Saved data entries
□ □ □ □

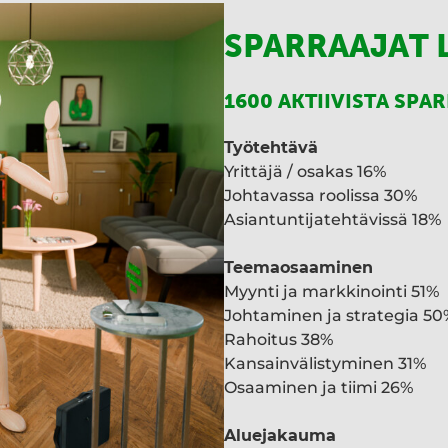
SPARRAAJAT 
1600 AKTIIVISTA SPA
Työtehtävä
Yrittäjä / osakas 16%
Johtavassa roolissa 30%
Asiantuntijatehtävissä 18%
Teemaosaaminen
Myynti ja markkinointi 51%
Johtaminen ja strategia 50
Rahoitus 38%
Kansainvälistyminen 31%
Osaaminen ja tiimi 26%
Aluejakauma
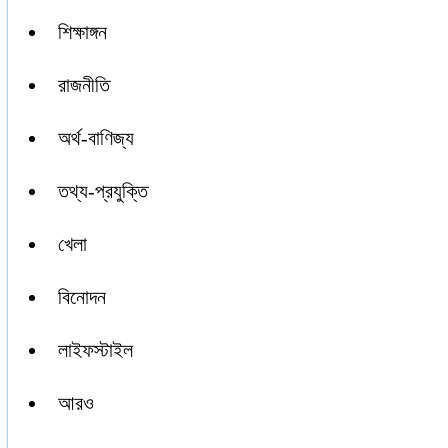
শিক্ষাঙ্গন
রাজনীতি
অর্থ-বাণিজ্য
তথ্য-প্রযুক্তি
খেলা
বিনোদন
লাইফস্টাইল
আরও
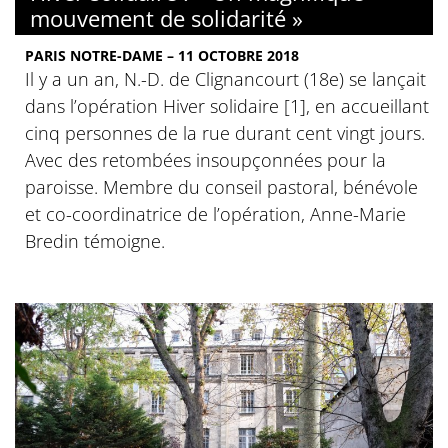
mouvement de solidarité »
PARIS NOTRE-DAME – 11 OCTOBRE 2018
Il y a un an, N.-D. de Clignancourt (18e) se lançait
dans l’opération Hiver solidaire [1], en accueillant
cinq personnes de la rue durant cent vingt jours.
Avec des retombées insoupçonnées pour la
paroisse. Membre du conseil pastoral, bénévole
et co-coordinatrice de l’opération, Anne-Marie
Bredin témoigne.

□ □ □ □

▶ Exercise directions: Copy every line of text in the data above word for word, leaving out the pictures.

▶ Output for this exercise:
SPARRAAJAT 
1600 AKTIIVISTA SPA
Työtehtävä
Yrittäjä / osakas 16%
Johtavassa roolissa 30%
Asiantuntijatehtävissä 18%
Teemaosaaminen
Myynti ja markkinointi 51%
Johtaminen ja strategia 50
Rahoitus 38%
Kansainvälistyminen 31%
Osaaminen ja tiimi 26%
Aluejakauma
শিক্ষাঙ্গন
রাজনীতি
অর্থ-বাণিজ্য
তথ্য-প্রযুক্তি
খেলা
বিনোদন
লাইফস্টাইল
আরও
mouvement de solidarité »
PARIS NOTRE-DAME – 11 OCTOBRE 2018
Il y a un an, N.-D. de Clignancourt (18e) se lançait
dans l’opération Hiver solidaire [1], en accueillant
cinq personnes de la rue durant cent vingt jours.
Avec des retombées insoupçonnées pour la
paroisse. Membre du conseil pastoral, bénévole
et co-coordinatrice de l’opération, Anne-Marie
Bredin témoigne.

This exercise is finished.